Corymbia chippendalei, commonly known as sand-dune bloodwood or sandhill bloodwood, is a species of small tree or a mallee that is endemic to desert country in central Australia. It has rough bark on part or all of the trunk, lance-shaped adult leaves, flower buds in groups of seven, white flowers and shortened spherical fruit.

==Description==
Eucalyptus chippendalei is a tree that typically grows to a height of 10 m, sometimes a smaller mallee, and forms a lignotuber. It has rough, flaky or tessellated bark on part or all of the trunk, smooth cream-coloured or white bark above. Young plants and coppice regrowth have lance-shaped to narrow lance-shaped leaves that are 50-110 mm long, 10-20 mm wide and more or less sessile. Adult leaves are the same shade of glossy green on both sides, 80-130 mm long and 10-23 mm wide tapering to a petiole 10-20 mm long. The flower buds are arranged on the ends of branchlets on a branched peduncle 5-20 mm long, each branch of the peduncle with seven buds on pedicels 1-7 mm long. Mature buds are oval to pear-shaped, 7-9 mm long and 5-7 mm wide with a rounded to conical operculum. Flowering occurs from January to March and the flowers are white.
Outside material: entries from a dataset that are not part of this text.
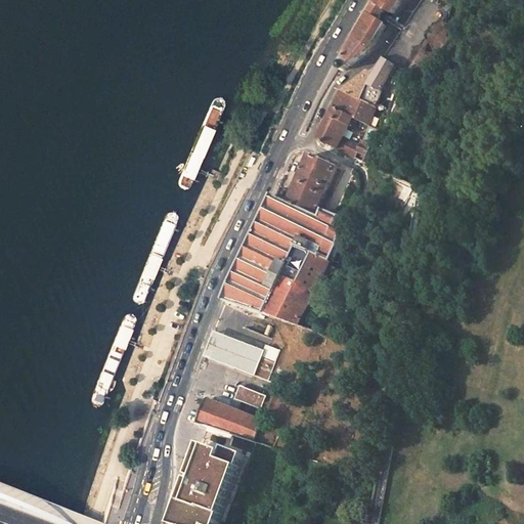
[(379,0),(356,39),(373,49),(403,0),(379,0)]
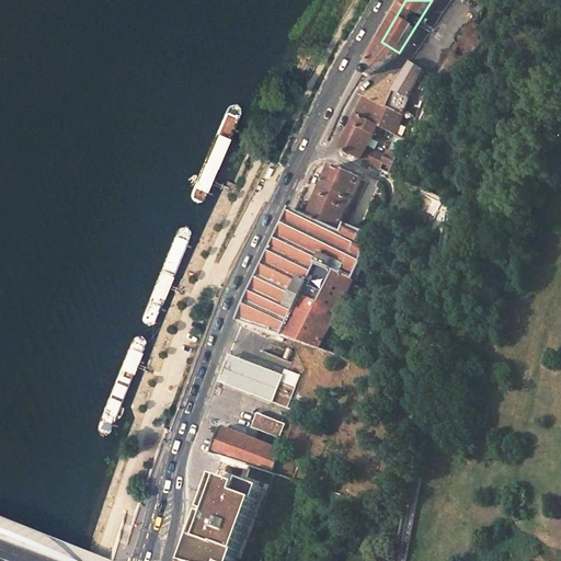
[(441,72),(484,4),(478,0),(451,0),(411,64),(420,68),(425,72),(436,79),(441,72)]
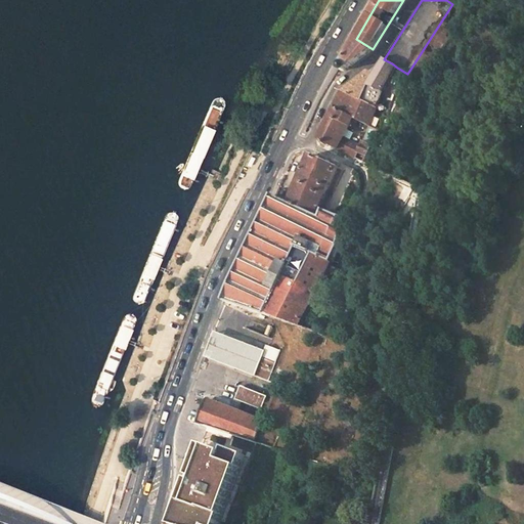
[(464,12),(452,4),(411,68),(407,74),(419,80),(422,79),(426,75),(428,72),(461,20),(462,19),(463,16),(464,14),(464,12)]
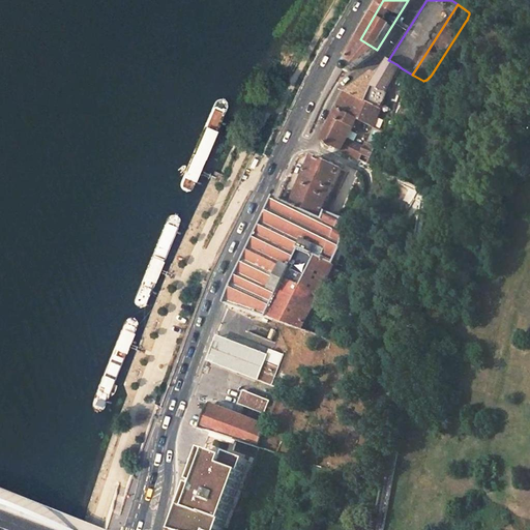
[(360,39),(346,64),(346,65),(345,67),(345,69),(345,70),(345,71),(347,72),(349,72),(350,71),(351,69),(352,69),(376,52),(377,50),(360,39)]
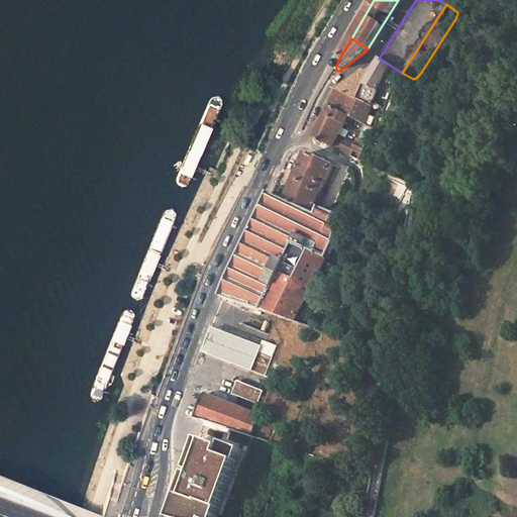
[(377,62),(391,70),(392,67),(387,63),(379,59),(377,62)]
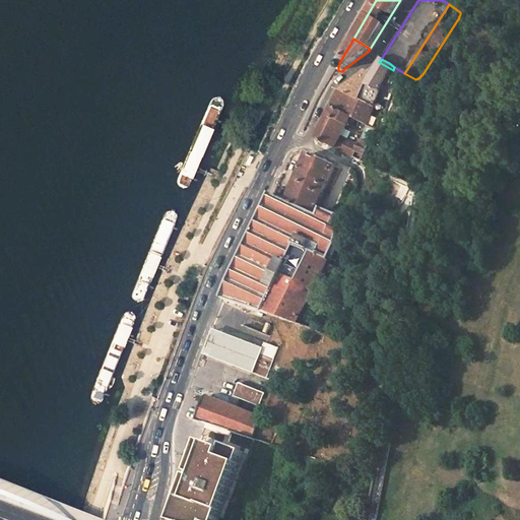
[(393,70),(379,62),(370,77),(367,81),(359,77),(340,91),(332,108),(351,117),(366,125),(383,89),(389,77),(393,70)]
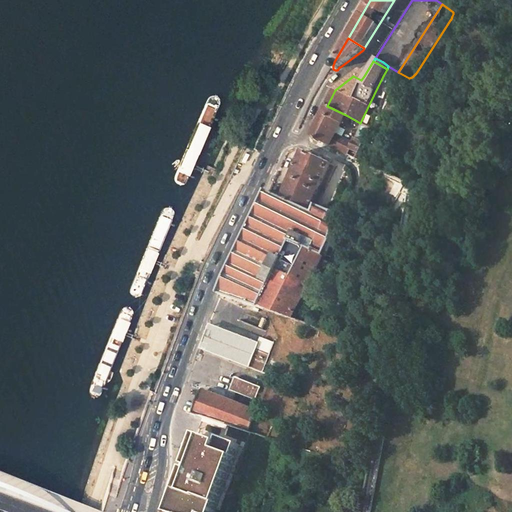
[(205,105),(174,181),(173,185),(175,188),(179,190),(183,189),(187,187),(218,111),(219,106),(218,101),(216,99),(213,98),(208,101),(205,105)]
The fruit is a woody, shortened spherical capsule 16-28 mm long and 15-250 mm wide with the valves enclosed in the fruit.

==Taxonomy and naming==
The sand-dune bloodwood was first formally described in 1985 by Denis Carr and Stella Carr and was given the name Eucalyptus chippendalei. In 1995 Ken Hill and Lawrie Johnson changed the name to Corymbia chippendalei. The specific epithet (chippendalei) honours George Chippendale.

==Distribution and habitat==
Corymbia chippendalei usually grows on the crest of sand dunes in the Great Sandy Desert and central ranges of far eastern Western Australia, and in the south-west of the Northern Territory.